About the Asset Reserve Certificate (ARC)

The Asset Reserve Certificate (ARC) is a proposed stablecoin-like model backed entirely by Government of India securities (G-Secs) and Treasury Bills. Each ARC token corresponds directly to these sovereign assets, ensuring that digital issuance reflects real, verifiable reserves.

Unlike speculative crypto assets, the ARC is designed to operate within India’s regulated financial system, providing a safe digital representation of the rupee. Each ARC token is backed 1:1 by sovereign debt, mirroring the value of the Indian Rupee. For every token issued, an equivalent amount of government securities is purchased and held as collateral.

This mechanism ensures full transparency, non-speculative value, and direct integration with India’s financial infrastructure. The ARC’s design links token creation to real-world assets, setting it apart from foreign USD-backed stablecoins.

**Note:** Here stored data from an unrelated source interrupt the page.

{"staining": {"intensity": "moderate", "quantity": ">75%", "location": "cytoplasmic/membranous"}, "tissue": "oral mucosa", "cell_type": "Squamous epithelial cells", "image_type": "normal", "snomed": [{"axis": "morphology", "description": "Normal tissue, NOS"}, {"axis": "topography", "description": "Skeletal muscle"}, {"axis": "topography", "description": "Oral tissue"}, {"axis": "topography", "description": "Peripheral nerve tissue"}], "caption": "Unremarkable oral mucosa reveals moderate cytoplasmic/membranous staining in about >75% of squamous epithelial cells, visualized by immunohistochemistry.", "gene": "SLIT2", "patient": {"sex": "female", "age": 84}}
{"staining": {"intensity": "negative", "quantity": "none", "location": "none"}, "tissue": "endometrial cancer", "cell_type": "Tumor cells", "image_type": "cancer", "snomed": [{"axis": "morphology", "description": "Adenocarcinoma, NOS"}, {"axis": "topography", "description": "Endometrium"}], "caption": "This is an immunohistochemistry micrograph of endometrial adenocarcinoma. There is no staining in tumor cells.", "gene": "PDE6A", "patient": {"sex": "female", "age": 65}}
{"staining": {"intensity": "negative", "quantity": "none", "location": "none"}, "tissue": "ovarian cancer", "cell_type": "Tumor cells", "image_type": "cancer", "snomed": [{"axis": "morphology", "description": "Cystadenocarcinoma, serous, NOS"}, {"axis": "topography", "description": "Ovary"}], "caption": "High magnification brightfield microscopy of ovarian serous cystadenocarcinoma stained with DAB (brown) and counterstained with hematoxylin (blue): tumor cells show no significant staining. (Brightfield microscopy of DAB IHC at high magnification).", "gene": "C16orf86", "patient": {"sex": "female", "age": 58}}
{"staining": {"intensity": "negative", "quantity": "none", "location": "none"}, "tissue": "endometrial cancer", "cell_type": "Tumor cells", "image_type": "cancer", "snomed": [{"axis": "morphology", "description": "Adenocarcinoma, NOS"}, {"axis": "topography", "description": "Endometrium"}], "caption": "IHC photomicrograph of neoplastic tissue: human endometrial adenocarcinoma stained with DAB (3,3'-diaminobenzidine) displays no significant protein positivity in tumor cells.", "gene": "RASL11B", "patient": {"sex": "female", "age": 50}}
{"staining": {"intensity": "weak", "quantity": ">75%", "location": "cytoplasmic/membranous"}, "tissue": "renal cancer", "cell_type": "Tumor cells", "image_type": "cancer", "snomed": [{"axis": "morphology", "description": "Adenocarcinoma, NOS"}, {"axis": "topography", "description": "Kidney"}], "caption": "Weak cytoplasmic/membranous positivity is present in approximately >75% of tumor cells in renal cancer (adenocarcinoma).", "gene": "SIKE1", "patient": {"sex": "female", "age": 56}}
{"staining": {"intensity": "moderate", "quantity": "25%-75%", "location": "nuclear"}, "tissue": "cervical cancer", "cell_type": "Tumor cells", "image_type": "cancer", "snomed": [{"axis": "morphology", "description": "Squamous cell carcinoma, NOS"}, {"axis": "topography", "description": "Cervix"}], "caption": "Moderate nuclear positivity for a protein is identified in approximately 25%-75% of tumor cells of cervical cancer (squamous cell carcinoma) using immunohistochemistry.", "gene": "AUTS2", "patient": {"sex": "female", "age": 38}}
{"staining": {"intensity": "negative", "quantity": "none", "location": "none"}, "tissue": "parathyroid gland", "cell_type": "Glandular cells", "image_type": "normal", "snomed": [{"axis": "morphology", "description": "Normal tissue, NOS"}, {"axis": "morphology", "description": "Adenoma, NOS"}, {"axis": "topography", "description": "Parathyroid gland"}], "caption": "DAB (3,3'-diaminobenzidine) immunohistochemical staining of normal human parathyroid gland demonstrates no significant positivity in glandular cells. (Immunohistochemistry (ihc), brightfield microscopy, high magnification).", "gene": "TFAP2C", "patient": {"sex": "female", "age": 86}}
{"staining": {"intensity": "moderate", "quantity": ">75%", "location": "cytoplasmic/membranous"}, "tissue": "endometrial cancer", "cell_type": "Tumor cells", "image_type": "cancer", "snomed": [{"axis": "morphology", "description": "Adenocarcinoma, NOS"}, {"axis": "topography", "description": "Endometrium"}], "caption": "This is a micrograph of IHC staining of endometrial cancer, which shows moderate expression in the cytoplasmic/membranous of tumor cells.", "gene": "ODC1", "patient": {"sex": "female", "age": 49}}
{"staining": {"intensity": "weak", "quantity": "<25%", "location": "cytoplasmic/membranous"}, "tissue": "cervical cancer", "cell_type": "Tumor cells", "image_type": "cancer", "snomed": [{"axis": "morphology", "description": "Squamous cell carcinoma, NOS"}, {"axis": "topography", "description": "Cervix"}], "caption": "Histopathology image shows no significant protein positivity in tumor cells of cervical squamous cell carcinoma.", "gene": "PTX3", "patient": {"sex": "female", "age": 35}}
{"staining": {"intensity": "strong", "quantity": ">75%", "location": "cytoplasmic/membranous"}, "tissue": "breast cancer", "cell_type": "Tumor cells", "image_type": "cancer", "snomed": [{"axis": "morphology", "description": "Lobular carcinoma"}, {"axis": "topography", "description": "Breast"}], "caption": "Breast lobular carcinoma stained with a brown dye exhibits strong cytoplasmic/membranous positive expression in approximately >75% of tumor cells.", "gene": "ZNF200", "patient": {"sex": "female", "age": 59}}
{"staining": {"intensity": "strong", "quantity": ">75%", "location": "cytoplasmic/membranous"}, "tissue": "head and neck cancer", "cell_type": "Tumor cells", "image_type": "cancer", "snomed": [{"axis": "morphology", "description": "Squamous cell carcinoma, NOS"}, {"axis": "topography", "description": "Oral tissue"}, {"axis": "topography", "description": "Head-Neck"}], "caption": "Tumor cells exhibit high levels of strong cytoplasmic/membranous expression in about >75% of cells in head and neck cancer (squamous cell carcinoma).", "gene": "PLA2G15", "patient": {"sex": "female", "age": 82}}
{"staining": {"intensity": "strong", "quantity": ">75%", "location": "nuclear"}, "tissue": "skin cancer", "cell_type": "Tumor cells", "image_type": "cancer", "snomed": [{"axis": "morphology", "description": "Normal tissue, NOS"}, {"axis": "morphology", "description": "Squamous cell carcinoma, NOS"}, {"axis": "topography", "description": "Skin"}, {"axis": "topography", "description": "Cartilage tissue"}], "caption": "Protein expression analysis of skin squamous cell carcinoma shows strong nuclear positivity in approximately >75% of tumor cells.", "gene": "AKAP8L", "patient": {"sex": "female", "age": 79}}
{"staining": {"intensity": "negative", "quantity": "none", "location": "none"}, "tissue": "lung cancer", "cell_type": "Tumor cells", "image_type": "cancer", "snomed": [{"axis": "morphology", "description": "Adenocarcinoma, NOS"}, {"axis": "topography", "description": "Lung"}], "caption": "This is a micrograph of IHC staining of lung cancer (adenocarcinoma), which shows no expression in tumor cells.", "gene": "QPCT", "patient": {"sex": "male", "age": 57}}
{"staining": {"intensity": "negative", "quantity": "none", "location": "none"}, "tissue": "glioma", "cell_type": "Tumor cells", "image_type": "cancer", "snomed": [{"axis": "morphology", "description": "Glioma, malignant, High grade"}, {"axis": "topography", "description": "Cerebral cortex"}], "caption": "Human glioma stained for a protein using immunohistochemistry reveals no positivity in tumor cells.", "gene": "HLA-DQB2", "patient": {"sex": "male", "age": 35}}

System Design: The Twin-Rupee Model

The ARC framework operates on a “Twin-Rupee” model that differentiates two complementary layers:

  • CBDC (Digital Rupee): Managed directly by the Reserve Bank of India (RBI), it serves as the settlement backbone of the system.
  • ARC Tokens: Issued by regulated private players, they function as a programmable, low-cost innovation layer for everyday use cases.

This structure allows private innovation within the boundaries of state oversight which enables fast, programmable payments while maintaining monetary sovereignty and policy control.

Objectives & Benefits

The ARC project aims to strengthen, not disrupt, India’s financial stability. Its primary objectives include:

  • Supporting the RBI’s monetary framework through sovereign-backed liquidity.
  • Encouraging domestic capital formation by driving demand for government bonds.
  • Preventing capital outflow into USD-based stablecoins, keeping liquidity within India.
  • Reducing remittance costs and speeding up settlements through digital rails.
  • Promoting monetary sovereignty by keeping digital assets anchored to Indian value.

If successful, this model could make India a global reference point for regulated digital money ecosystems. Polygon brings its global blockchain infrastructure and credibility, having previously collaborated with institutions like BlackRock, JPMorgan, and Franklin Templeton on asset tokenization.

Anq provides domestic regulatory expertise and financial inclusion experience, focusing on real-world tokenization for MSMEs and local markets. Together, Polygon and Anq combine global Web3 innovation with India’s regulated financial systems, making ARC both technologically advanced and locally compliant.